Die Drei-Monats-Frist entscheidet über viel Geld
Hinter der Regel steckt ein klarer Paragraf: Die Rente beginnt mit dem Monat, in dem alle Voraussetzungen erfüllt sind. Aber: Der Antrag muss spätestens bis zum Ende des dritten Kalendermonats nach diesem Monat eingehen. Wer später dran ist, bekommt die Rente erst ab dem Antragsmonat. Dazwischen verlorene Monate werden nicht nachgezahlt.
Es geht um echte Summen: Bei einer beispielhaften Monatsrente von 1.400 Euro wären vier verspätete Monate ein Verlust von 5.600 Euro. Ein halbes Jahr Verzug kostet 8.400 Euro – endgültig, ohne Widerspruch oder Nachzahlungsmöglichkeit.

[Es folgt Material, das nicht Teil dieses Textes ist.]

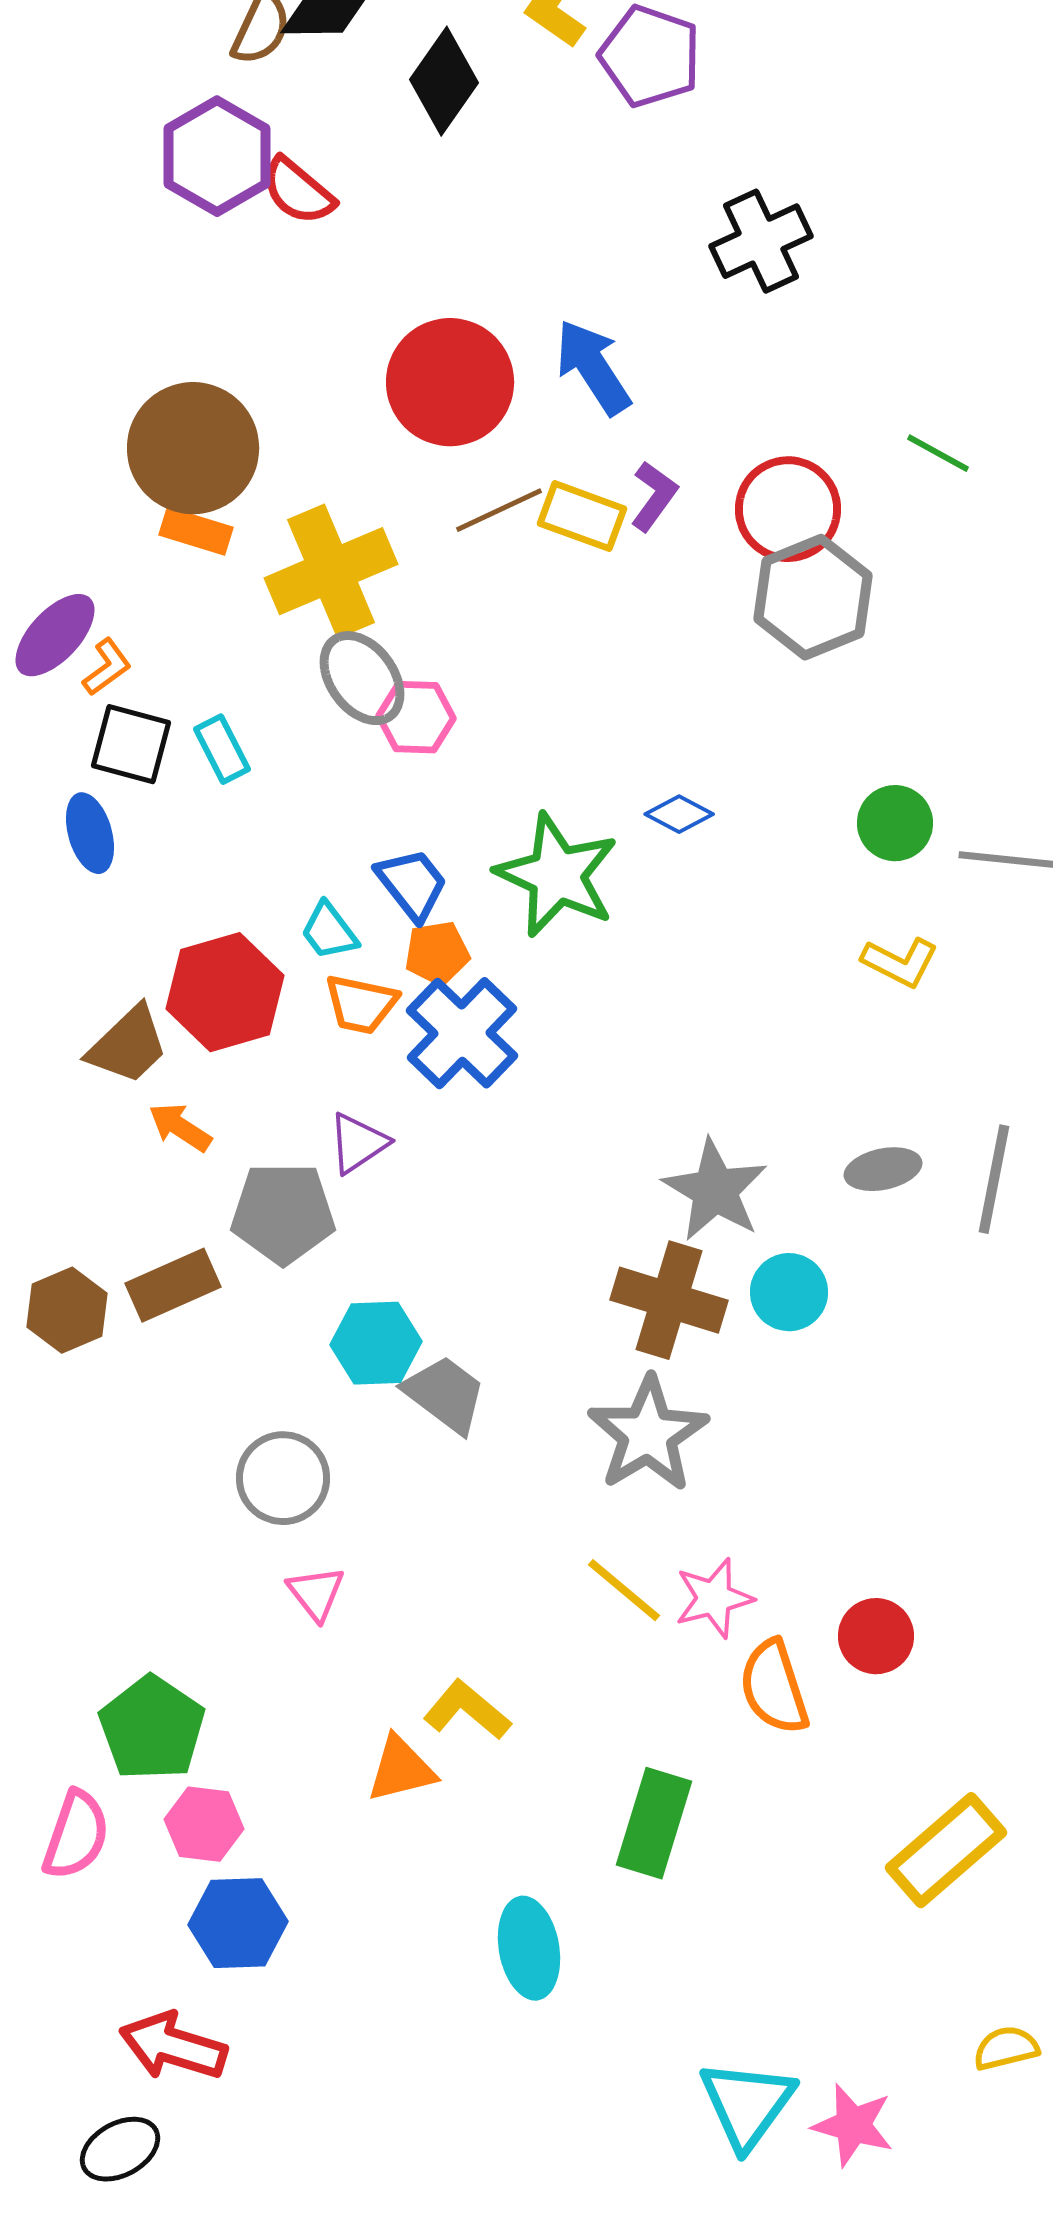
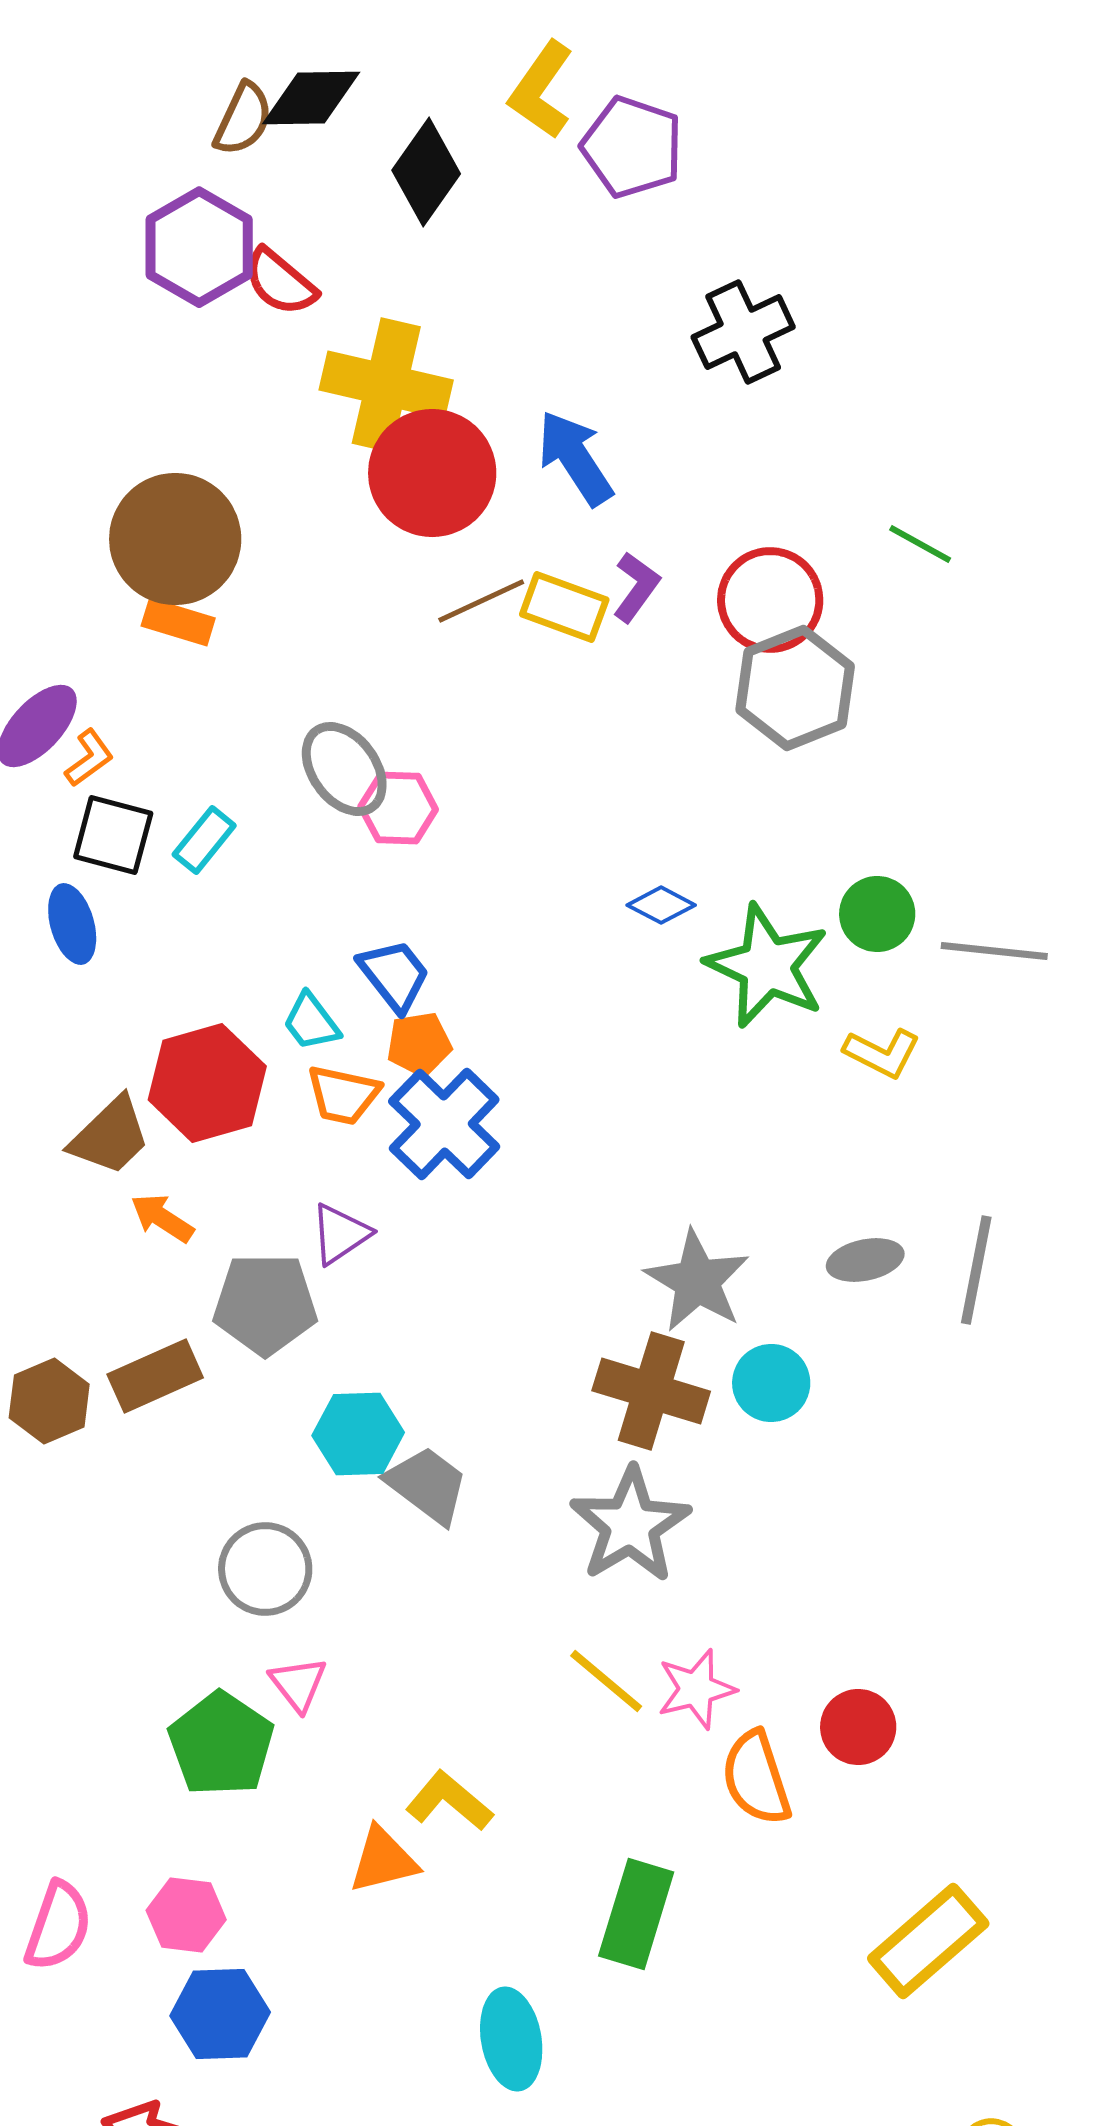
yellow cross: (331, 571) -> (386, 385), moved, turned 36
cyan rectangle: (222, 749) -> (204, 840), turned 66
green star: (557, 875) -> (767, 966), moved
green pentagon: (152, 1728) -> (221, 1744), moved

Kein kompletter Antrag nötig: Ein Satz reicht
Viele warten mit dem Antrag, weil sie erst alle Unterlagen zusammenhaben wollen: Formulare, Nachweise, Geburtsurkunden. Doch das ist riskant. Entscheidend ist das Eingangsdatum bei der Rentenversicherung, nicht der Zeitpunkt, an dem sämtliche Unterlagen vorliegen. Ein formloses Schreiben reicht: Wer seinen Rentenwunsch, Name, Versicherungsnummer und Datum nennt, wahrt die Frist.
Selbst eine Abgabe bei einer unzuständigen Behörde – etwa beim Sozialamt, Rathaus oder einer anderen Sozialbehörde – sichert das Eingangsdatum. Wichtig: Eine Bestätigung oder Quittung über die Abgabe sollte immer eingefordert werden. Sie kann im Zweifel den Anspruch retten.
Wer den Antrag nicht selbst stellen muss – und wann doch
In wenigen Fällen ist kein Antrag nötig: Wer bereits eine Erwerbsminderungsrente bezieht, wechselt automatisch in die Altersrente. Und wenn eine Reha in eine Rente umgewandelt wird, zählt das ursprüngliche Reha-Antragsdatum. Für alle anderen gilt: Die gesetzliche Rente gibt es nur auf Antrag – gerade beim Wechsel aus anderen Leistungen, etwa aus dem Bürgergeld.
Die Frist läuft unabhängig davon, ob das Jobcenter informiert oder nicht. Lediglich bei Witwen- und Witwerrenten gilt eine großzügigere Frist von zwölf Monaten.
Hinweis: Ein Online-Konto oder das bloße Anfordern von Formularen reicht nicht aus. Erst das tatsächliche Einreichen eines Antrags – formlos oder per Formular – zählt.
Ausnahme nur, wenn die Behörde patzt
Rückwirkende Zahlungen nach Fristablauf gibt es nur in einem Spezialfall: Hat die Rentenversicherung falsch beraten oder ihre Hinweispflicht verletzt, kann ein sogenannter sozialrechtlicher Herstellungsanspruch greifen. Dann wird der Anspruch so behandelt, als sei der Antrag rechtzeitig eingegangen. Die Gerichte setzen hierfür meist eine Grenze von vier Jahren.
Wer glaubt, betroffen zu sein, sollte genau dokumentieren: Wann gab es welche Auskunft, welches Schreiben kam (oder eben nicht), und wer hätte informieren müssen. Ohne nachweisbaren Behördenfehler bleibt der Verlust endgültig.
Frist einhalten, Geld sichern
Die Deutsche Rentenversicherung empfiehlt, den Antrag rund drei Monate vor dem geplanten Rentenbeginn zu stellen. So bleibt genug Zeit für Rückfragen – und das Risiko, bares Geld zu verschenken, sinkt.
Wer den Antrag formlos stellt und die Unterlagen nachreicht, ist auf der sicheren Seite. Wer erst wartet, bis alles perfekt ist, riskiert teure Lücken. Denn was einmal verpasst ist, kehrt bei der gesetzlichen Rente nicht mehr zurück.
Am Ende zählt nur eines: Das richtige Datum – und notfalls ein kurzes Schreiben, das im Zweifel mehrere Monatsrenten retten kann.